# Help with Yongnuo YN-622C trigger.



## sorenbak (Nov 11, 2013)

Hi. I just bought the Yongnuo 622c as my first trigger together with my canon 430 (first version) and the new YN568EX II. My camera is a 5d mark ii, and im using the 40mm 2.8. The problem is that i can easily get it to trigger with this setup:
622c on camera with a flash on top, and the other 622c with a flash on top. This will get me to high sync speeds, but i also want this setup:
No flash on top of camera, only 622c.
The 568EX on the other 622c and then use the master and slave function to trigger the 430, but as soon as i test shoot it, the master and slave function gets turned of by the camera. I've read the "other 622c manual" and there is a section about this:
_________________________________________________________________________________________
Hybrid Mode - Master and Slave with 622s 

Use two 622s to bridge the distance from camera, and Canon Wireless to fire 2 or more flashes. 

· Only Manual mode can be used. Set camera to Manual flash mode, 1CS or HSS. 

· Place a 622 on-camera. 

· Use a non-controllable Master flash (e.g. 580EX) directly on the other 622, 

or a controllable Master flash (e.g. 580EXII) connected by i) an adapter which has only two 

wires between hot-foot and hot-shoe, or ii) a PC-sync cord to an adapter foot. 

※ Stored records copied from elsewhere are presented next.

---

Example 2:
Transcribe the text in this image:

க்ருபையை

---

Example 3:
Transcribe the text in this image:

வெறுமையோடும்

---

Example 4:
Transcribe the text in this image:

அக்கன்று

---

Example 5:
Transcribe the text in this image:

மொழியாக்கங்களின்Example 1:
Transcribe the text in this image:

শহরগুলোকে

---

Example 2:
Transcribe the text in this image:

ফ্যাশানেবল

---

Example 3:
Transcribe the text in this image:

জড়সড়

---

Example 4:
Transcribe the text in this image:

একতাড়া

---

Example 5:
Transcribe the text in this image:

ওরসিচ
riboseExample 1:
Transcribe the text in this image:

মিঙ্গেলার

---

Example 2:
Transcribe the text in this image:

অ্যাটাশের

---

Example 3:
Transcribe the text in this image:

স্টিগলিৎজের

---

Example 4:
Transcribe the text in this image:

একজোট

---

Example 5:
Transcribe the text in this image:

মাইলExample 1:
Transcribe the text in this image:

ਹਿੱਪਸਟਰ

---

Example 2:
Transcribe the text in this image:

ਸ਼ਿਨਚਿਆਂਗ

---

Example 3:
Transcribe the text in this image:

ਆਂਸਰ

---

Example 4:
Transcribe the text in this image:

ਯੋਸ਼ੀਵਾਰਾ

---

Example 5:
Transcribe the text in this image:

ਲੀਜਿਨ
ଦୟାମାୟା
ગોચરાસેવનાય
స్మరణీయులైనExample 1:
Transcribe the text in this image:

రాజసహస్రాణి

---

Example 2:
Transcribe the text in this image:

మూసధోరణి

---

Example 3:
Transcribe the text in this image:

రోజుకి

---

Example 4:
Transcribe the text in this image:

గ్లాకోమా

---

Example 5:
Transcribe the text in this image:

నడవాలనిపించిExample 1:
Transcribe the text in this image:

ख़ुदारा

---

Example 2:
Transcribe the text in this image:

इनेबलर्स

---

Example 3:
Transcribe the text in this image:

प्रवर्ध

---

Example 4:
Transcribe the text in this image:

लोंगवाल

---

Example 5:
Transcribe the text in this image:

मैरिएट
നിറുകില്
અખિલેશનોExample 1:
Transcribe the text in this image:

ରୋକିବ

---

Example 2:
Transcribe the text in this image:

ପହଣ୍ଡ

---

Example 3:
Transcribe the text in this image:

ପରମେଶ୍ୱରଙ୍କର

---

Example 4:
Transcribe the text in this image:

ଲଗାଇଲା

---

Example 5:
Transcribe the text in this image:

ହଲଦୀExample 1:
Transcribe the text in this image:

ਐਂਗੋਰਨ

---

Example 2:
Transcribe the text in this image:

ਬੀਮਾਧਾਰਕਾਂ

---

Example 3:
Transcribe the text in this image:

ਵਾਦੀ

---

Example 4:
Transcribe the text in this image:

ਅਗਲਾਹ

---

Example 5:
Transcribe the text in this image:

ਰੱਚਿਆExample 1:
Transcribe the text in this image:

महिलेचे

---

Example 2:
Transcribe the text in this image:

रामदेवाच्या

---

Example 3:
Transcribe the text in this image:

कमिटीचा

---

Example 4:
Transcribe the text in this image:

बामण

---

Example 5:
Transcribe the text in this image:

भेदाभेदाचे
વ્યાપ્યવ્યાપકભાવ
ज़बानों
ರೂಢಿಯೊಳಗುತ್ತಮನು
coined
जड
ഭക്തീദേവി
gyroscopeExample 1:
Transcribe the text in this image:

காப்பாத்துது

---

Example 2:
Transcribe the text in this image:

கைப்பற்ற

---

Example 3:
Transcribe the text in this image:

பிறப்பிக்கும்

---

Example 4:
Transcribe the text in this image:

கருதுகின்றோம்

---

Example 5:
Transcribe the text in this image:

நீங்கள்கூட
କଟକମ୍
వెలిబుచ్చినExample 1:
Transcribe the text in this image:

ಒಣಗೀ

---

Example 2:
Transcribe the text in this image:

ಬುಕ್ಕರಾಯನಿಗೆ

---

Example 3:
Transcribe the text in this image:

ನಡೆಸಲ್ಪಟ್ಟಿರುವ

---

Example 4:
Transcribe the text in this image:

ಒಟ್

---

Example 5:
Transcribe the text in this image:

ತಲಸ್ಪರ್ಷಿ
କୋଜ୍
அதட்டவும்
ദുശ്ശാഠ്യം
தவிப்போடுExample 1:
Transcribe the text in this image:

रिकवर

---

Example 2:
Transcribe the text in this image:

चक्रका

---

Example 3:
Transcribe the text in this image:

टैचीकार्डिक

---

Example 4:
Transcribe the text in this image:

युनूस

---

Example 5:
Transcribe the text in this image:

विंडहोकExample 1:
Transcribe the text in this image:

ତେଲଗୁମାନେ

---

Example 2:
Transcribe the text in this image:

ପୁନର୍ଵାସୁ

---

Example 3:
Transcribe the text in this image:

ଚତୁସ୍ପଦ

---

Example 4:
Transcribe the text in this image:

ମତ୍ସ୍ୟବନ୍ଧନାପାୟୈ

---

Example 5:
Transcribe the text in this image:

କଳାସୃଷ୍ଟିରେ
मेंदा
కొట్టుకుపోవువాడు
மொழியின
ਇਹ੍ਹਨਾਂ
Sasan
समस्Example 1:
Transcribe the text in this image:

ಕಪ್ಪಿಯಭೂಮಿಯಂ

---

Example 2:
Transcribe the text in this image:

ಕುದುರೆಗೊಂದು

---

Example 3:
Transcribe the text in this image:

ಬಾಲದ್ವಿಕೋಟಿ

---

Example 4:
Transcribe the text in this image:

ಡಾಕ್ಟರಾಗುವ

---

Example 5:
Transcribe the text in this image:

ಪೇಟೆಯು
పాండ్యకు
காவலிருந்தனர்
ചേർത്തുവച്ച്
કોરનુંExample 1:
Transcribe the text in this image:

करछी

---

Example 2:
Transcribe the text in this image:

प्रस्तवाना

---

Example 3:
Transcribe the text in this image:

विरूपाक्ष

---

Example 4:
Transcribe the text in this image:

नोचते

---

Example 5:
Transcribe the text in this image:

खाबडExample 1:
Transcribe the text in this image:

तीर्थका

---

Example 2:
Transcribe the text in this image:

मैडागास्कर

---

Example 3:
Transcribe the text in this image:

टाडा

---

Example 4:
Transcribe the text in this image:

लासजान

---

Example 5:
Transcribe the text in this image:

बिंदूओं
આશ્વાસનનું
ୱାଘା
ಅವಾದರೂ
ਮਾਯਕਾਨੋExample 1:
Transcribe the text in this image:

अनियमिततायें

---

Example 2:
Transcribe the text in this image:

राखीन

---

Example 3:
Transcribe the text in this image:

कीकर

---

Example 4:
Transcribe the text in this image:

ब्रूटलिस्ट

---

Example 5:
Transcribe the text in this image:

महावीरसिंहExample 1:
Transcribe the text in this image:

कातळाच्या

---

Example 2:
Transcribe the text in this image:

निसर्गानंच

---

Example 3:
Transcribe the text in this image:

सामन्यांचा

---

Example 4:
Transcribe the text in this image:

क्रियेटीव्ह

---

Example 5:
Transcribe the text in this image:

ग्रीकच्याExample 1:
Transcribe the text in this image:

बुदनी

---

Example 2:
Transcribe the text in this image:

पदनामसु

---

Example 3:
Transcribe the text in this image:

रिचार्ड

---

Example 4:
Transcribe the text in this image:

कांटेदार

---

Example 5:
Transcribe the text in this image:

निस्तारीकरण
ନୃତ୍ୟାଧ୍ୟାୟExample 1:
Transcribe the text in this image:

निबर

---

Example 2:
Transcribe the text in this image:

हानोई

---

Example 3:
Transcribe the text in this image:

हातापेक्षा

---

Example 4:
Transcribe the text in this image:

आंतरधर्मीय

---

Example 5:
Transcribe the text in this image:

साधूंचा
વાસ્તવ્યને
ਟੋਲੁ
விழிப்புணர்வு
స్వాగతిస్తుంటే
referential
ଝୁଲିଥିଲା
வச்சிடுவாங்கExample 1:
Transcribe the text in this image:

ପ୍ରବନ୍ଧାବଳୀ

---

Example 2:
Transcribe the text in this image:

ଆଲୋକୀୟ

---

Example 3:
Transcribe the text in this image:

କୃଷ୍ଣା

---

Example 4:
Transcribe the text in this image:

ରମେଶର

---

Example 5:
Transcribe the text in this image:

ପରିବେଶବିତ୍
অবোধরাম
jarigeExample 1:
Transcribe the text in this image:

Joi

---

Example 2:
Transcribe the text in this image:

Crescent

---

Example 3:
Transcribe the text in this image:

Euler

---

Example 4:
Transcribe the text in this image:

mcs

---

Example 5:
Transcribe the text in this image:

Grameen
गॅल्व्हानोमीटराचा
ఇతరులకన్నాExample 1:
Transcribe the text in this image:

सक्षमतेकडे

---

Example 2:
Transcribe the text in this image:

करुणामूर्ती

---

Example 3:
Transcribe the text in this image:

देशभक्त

· Set the Master flash on-flash as Master, Manual mode and power level, 1CS or HSS. 

Groups are probably not available (untested).

· Set the other flash (e.g. 430EX) to Slave and E-TTL. Ensure the slave’s wireless sensor 

can see the master’s flash head. 

Test fire. The 622s should communicate, and the remote 622 will fire the Master. In turn, the slave 

should change to a manual power level and fire. Try with a different Manual level on the Master.
_________________________________________________________________________________________

But i've tried it and it doesnt seem to work. I really hope you can help me


----------



## brad-man (Nov 11, 2013)

I've never tried that configuration, so I can't really help. Is there a reason why you don't just pick up a third 622? Another $44 would simplify your situation.

http://www.amazon.com/Yongnuo-Single-Transceiver-YN-622C-Trigger/dp/B007B8Y1KO/ref=pd_sim_p_5/186-8383352-9704210


----------



## keithfullermusic (Apr 2, 2014)

i had the same issue. 2 yn 622cs, 430 ex ii, yn 568 ex ii. what you're trying to do will not work, and it has something to do with wireless and optical signals being sent out at the same time i think. the best option would be to buy another yn 622c, which is what i'm going to do.


----------



## Besisika (Apr 2, 2014)

I haven't used this set up either so I can't confirm.
However, if you have any manual trigger, you can use it on top of the 622c to trigger the 430 but that would be in manual mode. If you want a full ETTL, as someone stated earlier buy another 622c. I would even buy two - soon enough you will realize that you need more. I practically use 4 on location: main, fill, rim and ambient. Having 4 will give you back up in case one fails (beauty of transceivers).


----------